‘When you pick a partner, you pick a story.’ Esther Perel.
If you haven’t listened to the podcast, “Where Should We Begin?” You should. It’s a couples therapy session with Esther Perel and it’s fantastic. It’s real and raw and worth the listen. Plus, it’s not specific to straight couples.
A couple weeks ago Betsy and I stayed up past 11PM chatting about life. It felt like we were back in the early days of dating. Fully engaged in the conversation. Granted the topics were different. Beyond our ideals of marriage and children. Because I was a way better mom before I had kids.
One kid was easy. Correction, one kid seemed easy after the second kid showed up. One was actually really hard. It’s amazing how we can simultaneously love what we have and grieve what we lost. Feeling deeply fulfilled from the family ‘cuddle puddle’, to wishing one was back in college tied to nothing. One, two, ten, the number doesn’t change the new identity of parent. And the identity shift is the plot twist. The daily obstacles, the new vocabulary.
Betsy and I, we’re in the thick of it. And without intentional acts of love the domestic consumes all.

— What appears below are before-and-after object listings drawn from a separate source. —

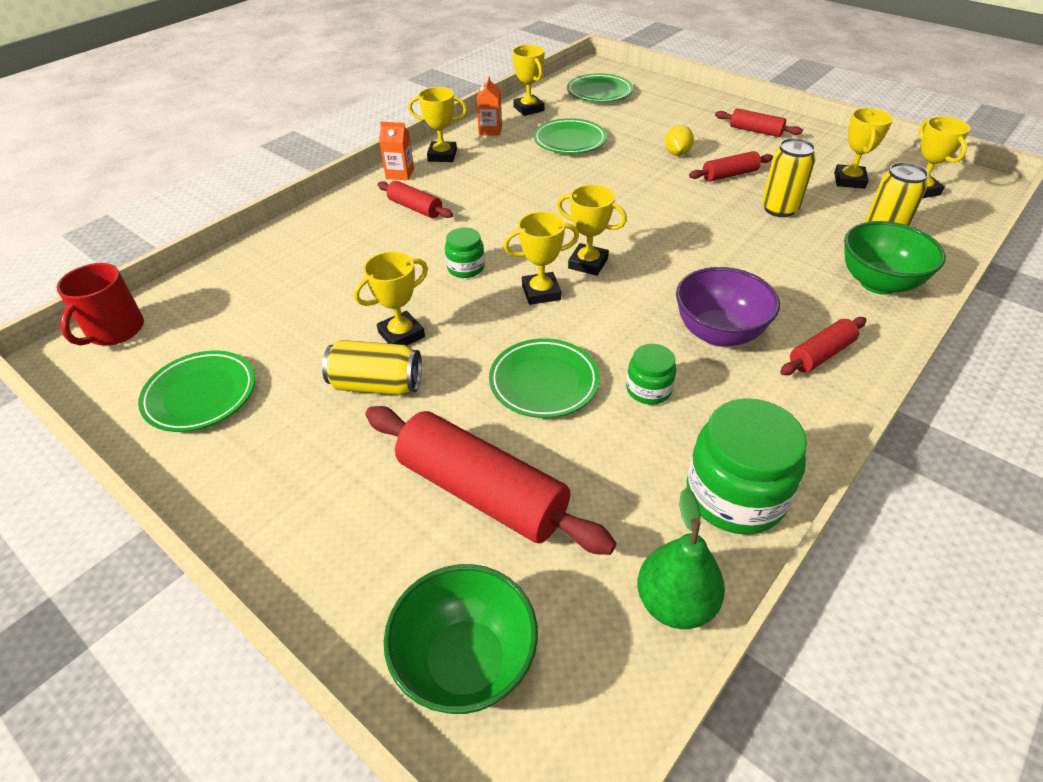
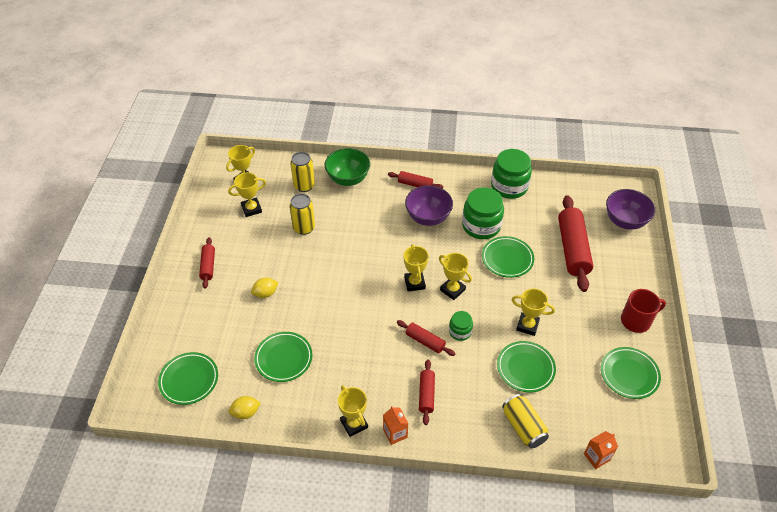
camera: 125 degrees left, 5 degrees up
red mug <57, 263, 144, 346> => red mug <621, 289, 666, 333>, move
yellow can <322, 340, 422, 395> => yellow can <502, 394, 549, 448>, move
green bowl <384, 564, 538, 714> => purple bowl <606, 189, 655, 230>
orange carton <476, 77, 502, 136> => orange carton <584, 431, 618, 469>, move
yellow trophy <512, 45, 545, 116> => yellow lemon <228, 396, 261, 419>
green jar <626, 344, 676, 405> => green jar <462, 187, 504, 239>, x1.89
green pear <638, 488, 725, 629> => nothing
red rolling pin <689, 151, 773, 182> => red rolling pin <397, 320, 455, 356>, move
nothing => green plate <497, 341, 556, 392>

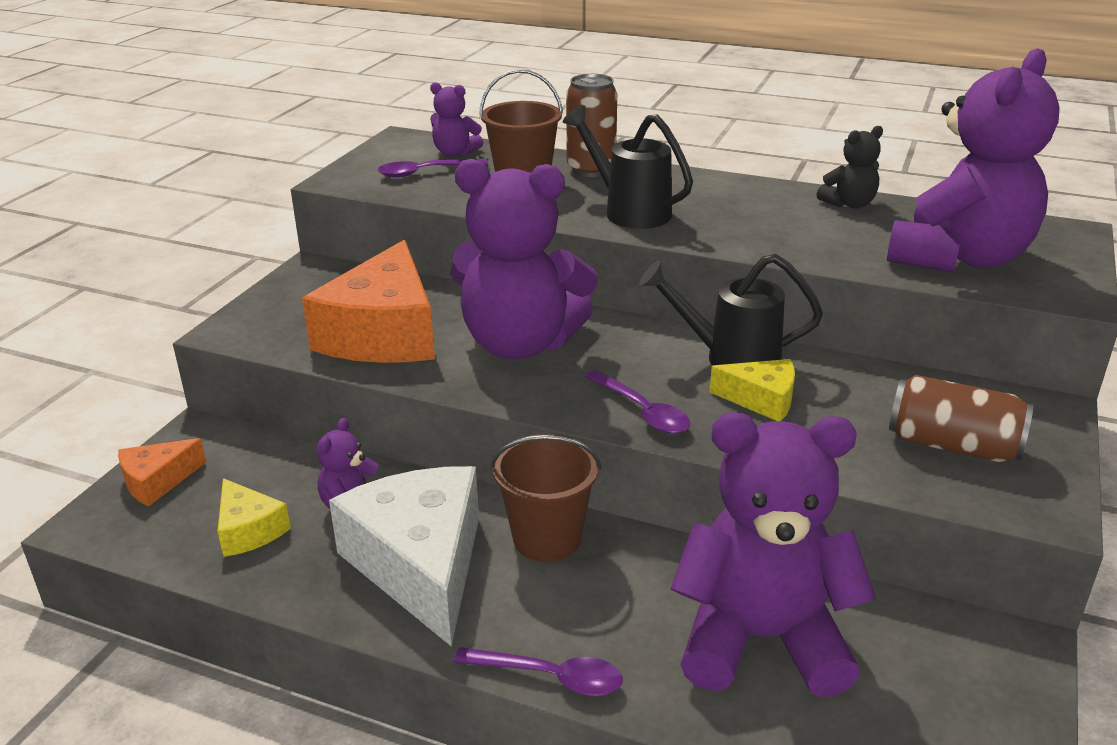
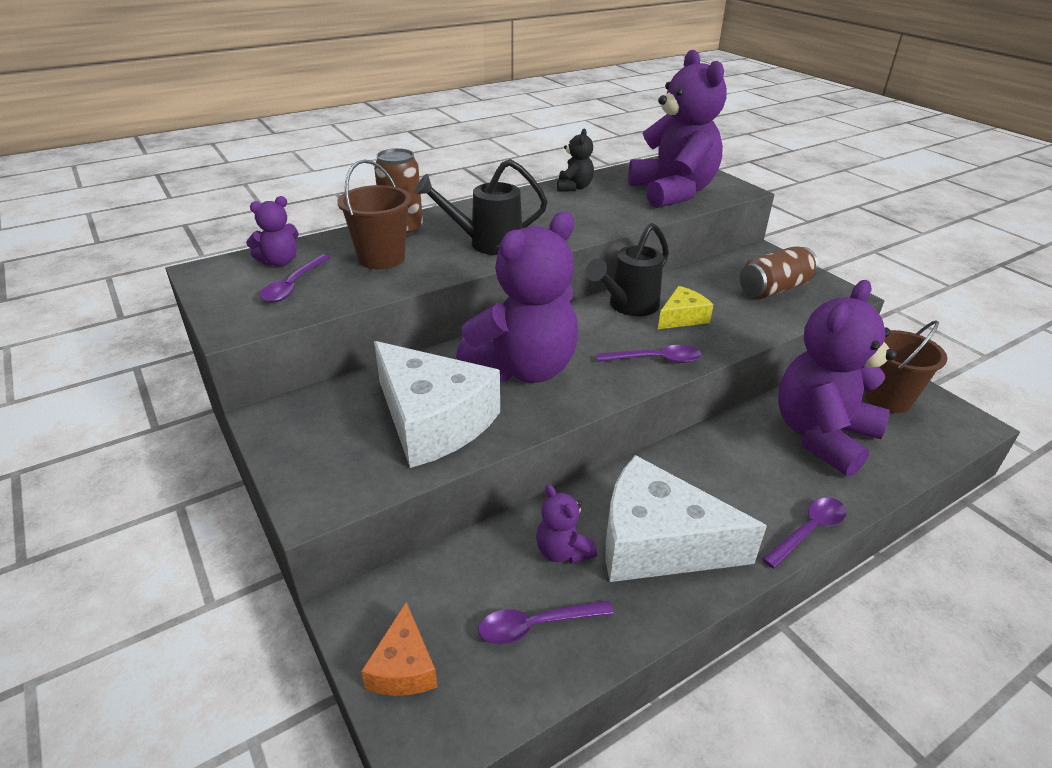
camera: 55 degrees left, 5 degrees up
yellow cheese <217, 478, 291, 557> => purple spoon <478, 600, 614, 645>
orange cheese <302, 240, 435, 363> => white cheese <374, 341, 500, 468>
brown bucket <490, 434, 601, 562> => brown bucket <864, 320, 947, 413>, move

Laundry and bills and attempting to get health insurance figured out. Oh, and teaching Noa why ‘asshole’ isn’t an appropriate word to use.
I hit this period beyond the initial phase of postpartum chaos where I wonder about the path I’m on. Where life feels really hard. And I contemplate all the paths that would have been easier? Better? Just different? I know this not to be true. But the Instagram posts of other couples sure make it feel that way. Don’t get me wrong, I know Instagram pics are not what I should be comparing my life to. But I get sucked into the furniture ideas and cute puppies and it’s hard not to miss the smitten couples and perfect children.
Luckily, and through much self evaluation, I can recognize when the slump is coming. Although recognizing and appropriate coping are two different things. You’d think after three very intentioned kids I would figure out how to avoid this slump?
But, alas, no. It comes. It sticks around for awhile. I text my doctor crying and asking for confirmation that I am not fucking my children up completely. She says I’m not. I trust her. And then, slowly, it fades. And I realize that my life is pretty damn near perfect.